(Text-based hardware design files)
----------
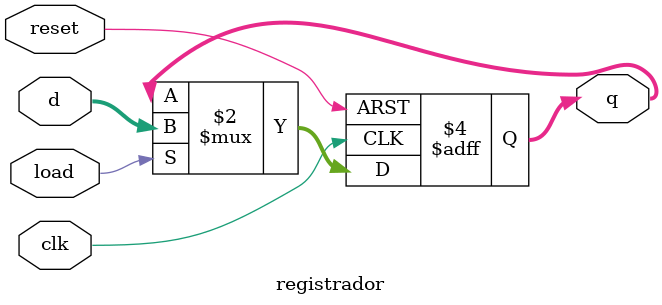
<source format=sv>
module registrador (
    input logic clk,
    input logic reset,
    input logic load,
    input logic [3:0] d,   // Dados de entrada
    output logic [3:0] q   // Dados de saída
);
    always_ff @(posedge clk or posedge reset) begin
        if (reset)
            q <= 4'b0;
        else if (load)
            q <= d;
    end
endmodule

</source>
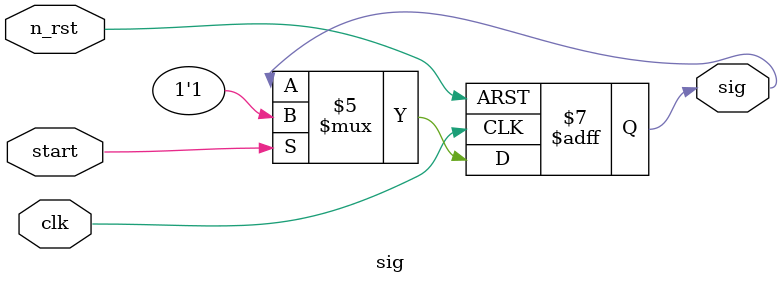
<source format=v>
module sig(
    clk,
    n_rst,
    start,
    sig
);

input clk;
input n_rst;
input start;

output reg sig;

always @(posedge clk or negedge n_rst) begin
    if(!n_rst) begin
        sig <= 1'b0;
    end
    else if(start == 1'b1) begin
        sig <= 1'b1;
    end
    else begin
        sig <= sig;
    end
end

endmodule
</source>
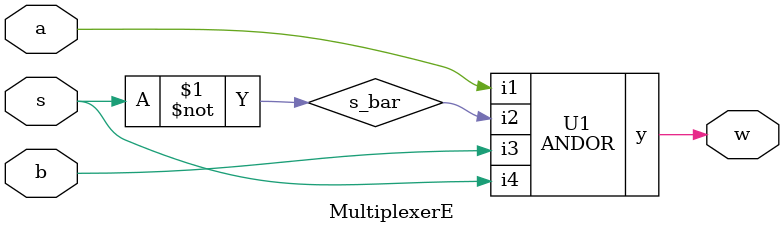
<source format=v>
module ANDOR
	(input i1, i2, i3, i4, output y);
	assign y = (i1 & i2) | (i3 & i4);
endmodule

module MultiplexerE
	(input a, b, s, output w);
	wire s_bar;
	not n1 (s_bar, s);
	ANDOR U1 (a, s_bar, b, s, w);
endmodule
</source>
----------
### Task instructions
Repeat each line above exactly. The pictures stay out.

### Exercise response
<source format=sv>
module registrador (
    input logic clk,
    input logic reset,
    input logic load,
    input logic [3:0] d,   // Dados de entrada
    output logic [3:0] q   // Dados de saída
);
    always_ff @(posedge clk or posedge reset) begin
        if (reset)
            q <= 4'b0;
        else if (load)
            q <= d;
    end
endmodule

</source>
<source format=v>
module sig(
    clk,
    n_rst,
    start,
    sig
);

input clk;
input n_rst;
input start;

output reg sig;

always @(posedge clk or negedge n_rst) begin
    if(!n_rst) begin
        sig <= 1'b0;
    end
    else if(start == 1'b1) begin
        sig <= 1'b1;
    end
    else begin
        sig <= sig;
    end
end

endmodule
</source>
<source format=v>
module ANDOR
	(input i1, i2, i3, i4, output y);
	assign y = (i1 & i2) | (i3 & i4);
endmodule

module MultiplexerE
	(input a, b, s, output w);
	wire s_bar;
	not n1 (s_bar, s);
	ANDOR U1 (a, s_bar, b, s, w);
endmodule
</source>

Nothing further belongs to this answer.